About Baron József Eötvös

Baron József Eötvös (1813-1871)

Baron József Eötvös, who gave our Research Centre its name, is a rightly- respected member of the Hungarian national pantheon. As a member of the Parliament, he undertook an active public role during the Age of Reform, nurturing the development of Hungarian civic life. He was also the minister for religious and educational affairs in the first independent Hungarian civic government led by Lajos Batthány, and was later to hold the same portfolio in the government of Gyula Andrássy following the Austro-Hungarian Compromise of 1867.  Between 1866 and 1871 he was the president of the Hungarian Academy of Sciences and was president of the Kisfaludy Society for seven years (Kisfaludy Társaság). The most outstanding achievement of his second ministerial term, the National Schools Act of 1868, was exemplarily liberal-minded by the standards of the day in Europe.  His name is also associated with the Act on Nationalities (Act XLIV. of 1868.), which is remembered as a modern, progressive source of law. . The passing of legislation on the emancipation of the Jews was also thanks in part to his efforts.

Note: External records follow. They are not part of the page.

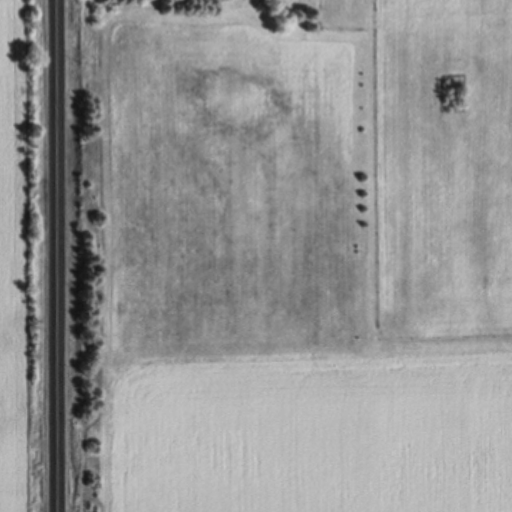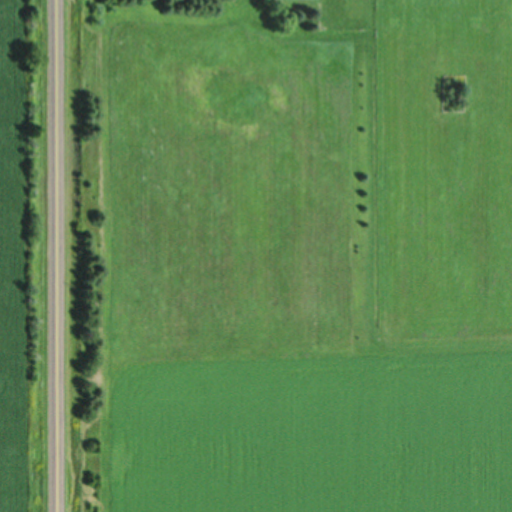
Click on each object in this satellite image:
road: (54, 255)
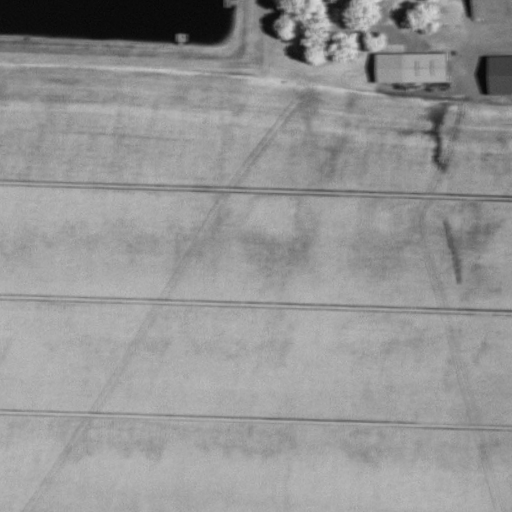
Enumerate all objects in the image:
building: (322, 0)
building: (491, 8)
building: (411, 67)
building: (500, 74)
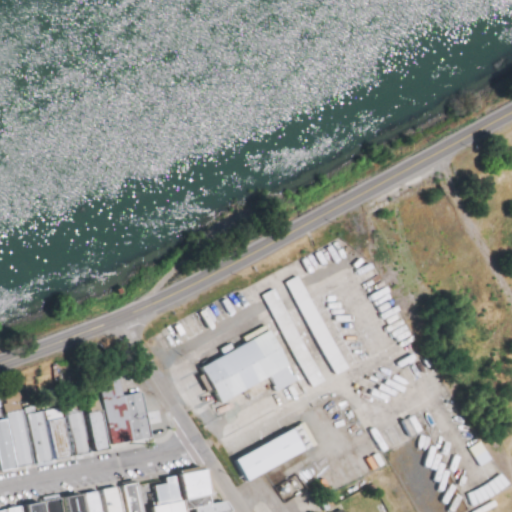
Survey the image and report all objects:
river: (145, 60)
road: (261, 248)
building: (315, 325)
building: (321, 326)
building: (291, 338)
building: (297, 338)
building: (246, 366)
building: (249, 367)
road: (501, 396)
building: (126, 414)
road: (179, 415)
building: (120, 419)
road: (501, 421)
road: (248, 427)
building: (100, 430)
building: (81, 432)
building: (78, 433)
building: (43, 436)
building: (49, 436)
building: (61, 437)
building: (23, 438)
building: (6, 446)
building: (7, 448)
building: (275, 453)
building: (273, 454)
building: (479, 454)
road: (100, 471)
building: (198, 489)
building: (171, 490)
building: (189, 494)
building: (132, 498)
building: (108, 500)
building: (115, 500)
building: (96, 502)
building: (77, 503)
building: (57, 505)
building: (171, 506)
building: (39, 507)
building: (47, 507)
building: (216, 508)
building: (13, 510)
building: (340, 510)
building: (6, 511)
building: (345, 511)
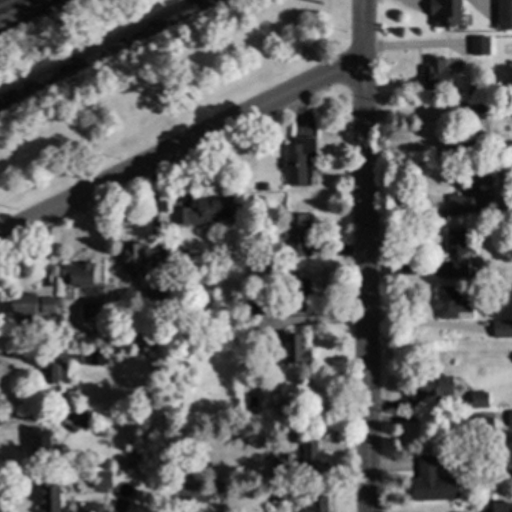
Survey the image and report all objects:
railway: (3, 1)
power tower: (321, 4)
railway: (14, 7)
building: (443, 12)
building: (444, 13)
building: (503, 15)
building: (503, 16)
road: (362, 31)
building: (479, 47)
park: (139, 75)
park: (139, 75)
building: (434, 75)
building: (433, 76)
building: (474, 113)
building: (469, 144)
road: (181, 150)
building: (297, 162)
building: (298, 162)
building: (471, 194)
building: (470, 195)
building: (201, 214)
building: (201, 214)
building: (297, 234)
building: (294, 235)
building: (456, 253)
building: (456, 254)
building: (130, 259)
building: (132, 259)
building: (77, 275)
building: (77, 276)
building: (154, 285)
road: (364, 286)
building: (297, 288)
building: (297, 289)
building: (451, 305)
building: (450, 306)
building: (28, 307)
building: (255, 308)
building: (22, 309)
building: (47, 309)
building: (89, 313)
building: (90, 313)
building: (501, 330)
building: (501, 330)
building: (294, 351)
building: (291, 353)
building: (95, 360)
building: (96, 360)
building: (180, 368)
building: (52, 374)
building: (53, 374)
building: (430, 387)
building: (432, 387)
building: (477, 401)
building: (478, 401)
building: (82, 420)
road: (418, 420)
building: (509, 420)
building: (509, 420)
building: (82, 421)
building: (482, 424)
building: (98, 432)
building: (475, 432)
building: (39, 442)
building: (38, 443)
building: (309, 451)
building: (278, 466)
building: (278, 467)
building: (99, 480)
building: (100, 481)
building: (431, 484)
building: (432, 484)
building: (278, 492)
building: (279, 493)
building: (48, 498)
building: (48, 499)
building: (311, 504)
building: (311, 505)
building: (491, 507)
building: (501, 507)
building: (92, 508)
building: (92, 508)
building: (482, 510)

In performing his public role, which brought clear results in practice, Eötvös constantly bore in mind the goals of nation-building,   the modernization of society and state and the cultivation of a middle class in Hungary, following Kölcsey’s credo of “homeland and progress”. Eötvös’s scholarly and literary work must also be mentioned here, as both his works on state theory and his works of literature form an impressive body of work. His novels include ‘The Carthusian’ the ‘Notary of the village’ and ‘Hungary in 1514’. He contributed to the development of the political science in Hungary with a two-volume work entitled ‘The dominant ideas of the 19th century and their impact on the state’, which has since become a classic. The main message of this grandiose work – and the reason for its continued relevance – is that the role of political science is chiefly to interpret the dominant ideas of the age so as to ‘reorder’ the state or in other words to reform it.

The work of József Eötvös constitutes an intellectual and quality framework for the research centre which is named after him, a yardstick against which to measure its activities. The figure of József Eötvös is exemplary to the scholars of the Centre both in terms of values and of the diversity of the work he carried out. Examples of these shared values are a commitment to the national interest, dedication towards the civic development of our home country, faith in the power of education and culture and loyalty to the noblest Hungarian traditions of 19th century liberalism. The diversity of focus is manifested in the exemplary polyphony of actions with which József Eötvös forged a legacy in the scholarship, political public life and ministerial administration, while completing his life’s work with his literary works. The quality and diversity that characterizes his life’s work sends a clear message to the Research Centre bearing his name.